I have a very large csv file (11 Million lines).
I would like to create batches of data. I cannot for the life of me figure out how to read n lines in a generator (where I specifiy what n is, sometimes I want it to be 50, sometimes 2). I came up with a kluge that works one time, but I could not get this to iterate a second time. Generators are quite new to me, so it took me a bit even to get the calling down. (For the record, this is a clean dataset with 29 values every line)
import numpy as np
import csv
def getData(filename):
with open(filename, "r") as csv1:
reader1 = csv.reader(csv1)
for row1 in reader1:
yield row1
def make_b(size, file):
gen = getData(file)
data=np.zeros((size,29))
for i in range(size):
data[i,:] = next(gen)
yield data[:,0],data[:,1:]
test=make_b(4,"myfile.csv")
next(test)
next(test)
The reason for this is to use an example of batching data in keras.

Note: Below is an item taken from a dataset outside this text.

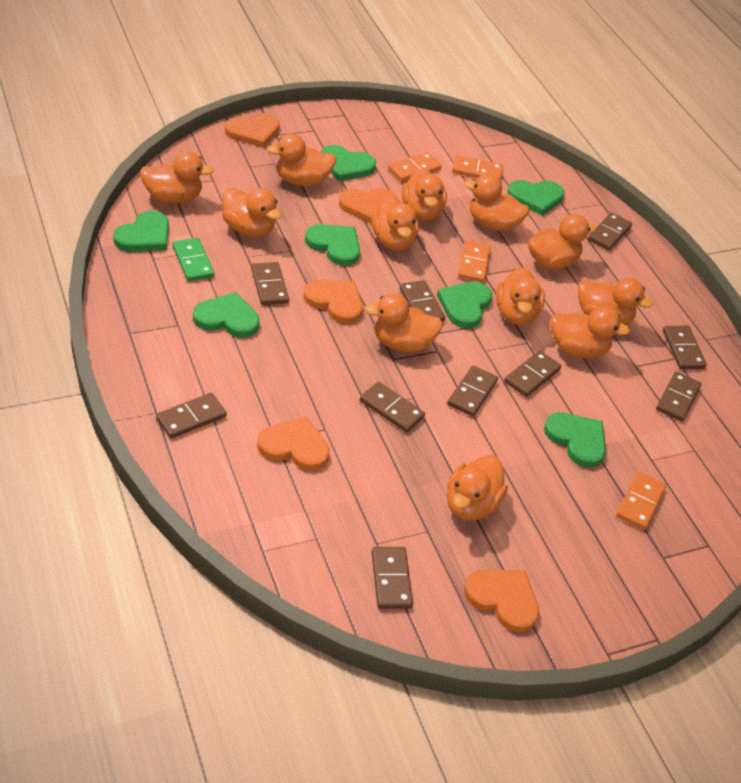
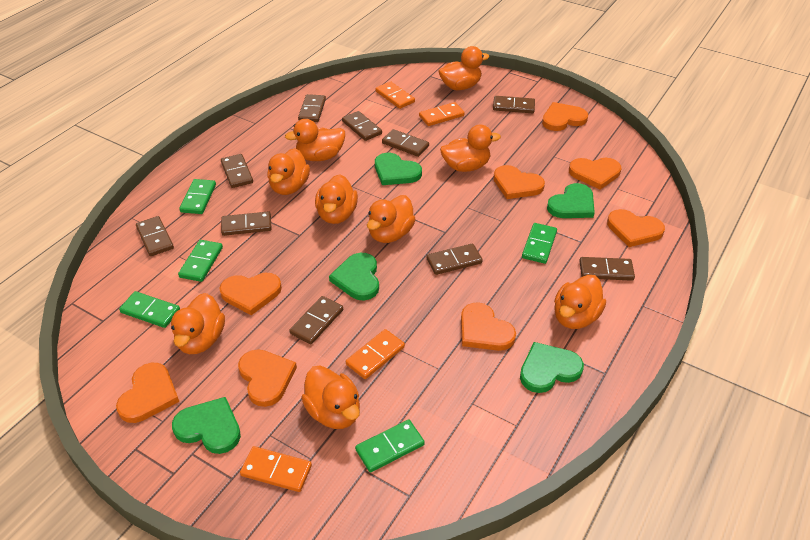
green domino: [172,238,215,281] = 1 -> [119,291,180,328] [178,240,223,282] [179,179,216,214] [355,419,425,472] [522,223,557,264] = 5
green heart: [113,210,169,252] [193,292,260,338] [305,224,360,266] [321,145,376,181] [437,282,492,328] [507,180,564,215] [544,412,606,467] = 7 -> [172,397,241,454] [329,253,379,301] [375,153,422,185] [520,342,584,393] [547,183,595,218] = 5
orange duck: [140,151,214,203] [222,187,282,237] [267,133,336,186] [364,293,443,352] [371,196,419,251] [402,168,447,221] [447,455,508,521] [464,174,529,231] [496,267,545,325] [528,214,596,269] [551,307,630,358] [578,278,653,325] = 12 -> [171,293,225,354] [267,148,310,195] [285,119,345,161] [301,366,360,429] [315,174,358,224] [367,195,416,243] [438,46,489,90] [440,124,501,172] [554,275,606,329] = 9
orange heart: [225,113,280,148] [257,417,330,471] [303,280,363,324] [339,188,397,224] [464,570,539,632] = 5 -> [116,363,179,423] [219,273,282,315] [238,349,297,407] [461,302,516,351] [493,165,545,199] [542,102,588,131] [569,158,621,190] [607,209,665,247] = 8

While it is possible to use different methods to get all of the data into memory, I am trying to introduce to students the concepts of batching data from a large dataset. Since this is a survey course, I wanted to demonstrate batching in data from a large text file, which has proved frustrating difficult for such an 'entry-level' task. (its actually much easier in tensorflow proper, but i am using keras to introduce high level concepts of the MLP).